The Reddit community is still reckoning with the consequences of the platform’s API price hike. The changes have led to the shuttering of numerous third-party Reddit apps and have pushed several important communities, like the Ask Me Anything (AMAs) organizers, to reduce or end their presence on the site.
The latest group to announce its departure is BotDefense. BotDefense, which helps removes rogue submission and comment bots from Reddit and which is maintained by volunteer moderators, is said to help moderate 3,650 subreddits. BotDefense’s creator told Ars Technica that the team is now quitting over Reddit’s “antagonistic actions” toward moderators and developers, with concerning implications for spam moderation on some large subreddits like r/space.
Valued bot fighter
BotDefense started in 2019 as a volunteer project and has been run by volunteer mods, known as “dequeued” and “andabrownn” on Reddit. Since then, it claims to have populated its ban list with 144,926 accounts, and it helps moderate subreddits with huge followings, like r/gaming (37.4 million members), /r/aww (34.2 million), r/music (32.4 million), r/Jokes (26.2 million), r/space (23.5 million), and /r/LifeProTips (22.2 million). Dequeued told Ars that other large subreddits BotDefense helps moderates include /r/food, /r/EarthPorn, /r/DIY, and /r/mildlyinteresting.
On Wednesday, dequeued announced that BotDefense is ceasing operations. BotDefense has already stopped accepting bot account submissions and will disable future action on bots. BotDefense “will continue to review appeals and process unbans for a minimum of 90 days or until Reddit breaks the code running BotDefense,” the announcement said. The announcement also advised “keeping BotDefense as a moderator through October 3rd so any future unbans can be processed.”
The situation also highlights the importance of Pushshift, which recently lost Reddit API access due to a “miscommunication,” according to Ars Technica sister site Wired—but then regained it. Pushshift is run by the Network Contagion Research Institute in Princeton, New Jersey, and is said to be popular among Reddit’s thousands of volunteer moderators. As a non-commercial and educational tool, Pushshift has an exemption to Reddit’s new API pricing scheme, but dequeued told Ars Technica that restrictions Reddit has imposed have “made it cumbersome to use.” Further, “most of the users who submit bots to BotDefense no longer have access,” the mod said.

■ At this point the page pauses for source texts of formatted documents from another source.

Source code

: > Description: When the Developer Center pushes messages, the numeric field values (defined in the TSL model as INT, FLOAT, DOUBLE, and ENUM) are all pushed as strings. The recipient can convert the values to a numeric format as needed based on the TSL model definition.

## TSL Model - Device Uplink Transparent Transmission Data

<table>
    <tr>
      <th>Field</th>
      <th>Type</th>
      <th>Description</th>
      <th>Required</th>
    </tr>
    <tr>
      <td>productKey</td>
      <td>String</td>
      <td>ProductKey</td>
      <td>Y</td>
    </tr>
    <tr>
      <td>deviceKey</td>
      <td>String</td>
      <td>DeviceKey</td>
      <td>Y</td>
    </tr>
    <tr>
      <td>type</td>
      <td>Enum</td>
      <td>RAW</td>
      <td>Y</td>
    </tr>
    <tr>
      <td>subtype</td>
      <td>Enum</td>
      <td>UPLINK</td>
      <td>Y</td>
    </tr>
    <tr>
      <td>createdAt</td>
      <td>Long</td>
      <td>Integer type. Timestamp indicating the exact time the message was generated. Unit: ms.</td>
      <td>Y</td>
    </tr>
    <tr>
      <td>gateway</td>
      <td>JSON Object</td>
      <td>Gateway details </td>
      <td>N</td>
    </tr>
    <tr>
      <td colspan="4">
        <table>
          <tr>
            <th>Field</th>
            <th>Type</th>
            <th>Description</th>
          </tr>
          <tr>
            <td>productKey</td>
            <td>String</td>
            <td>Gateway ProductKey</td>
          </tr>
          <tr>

That’s important because “Pushshift is critical to our efforts to detect repost bots, comment copy bots, bots that use ChatGPT to mimic human activity, and other types of malicious bots,” dequeued told Ars Technica. “Pushshift has a very detailed system for searching through past content. We use it to detect these bots. Reddit is much more limiting in searching for past posts, and the API doesn’t support searching for comments.”
Like other moderators Ars has spoken to, dequeued cited shuttered third-party Reddit apps, like Apollo and RIF Is Fun, as key moderation tools. dequeued also pointed to “apps that acted as front-ends to Pushshift, which made it easier for users to research malicious accounts” as critical to BotDefense’s efforts.
Some third-party Reddit apps, like Narwhal, are still available and have moved to paid models. However, devs Ars has spoken with have shown uncertainty around how sustainable these approaches are.
Meanwhile, dequeued said that Reddit’s “few minor gestures” to keep a small number of third-party apps alive doesn’t fix the poor reputation the company now has with BotDefense.
Dequeued, who said they’ve been moderating for nearly nine years, said Reddit’s “antagonistic actions” toward devs and mods are the only reason BotDefense is closing. The moderator said there were plans for future tools, like a new machine learning system for detecting “many more” bots. Before the API battle turned ugly, dequeued had no plans to stop working on BotDefense.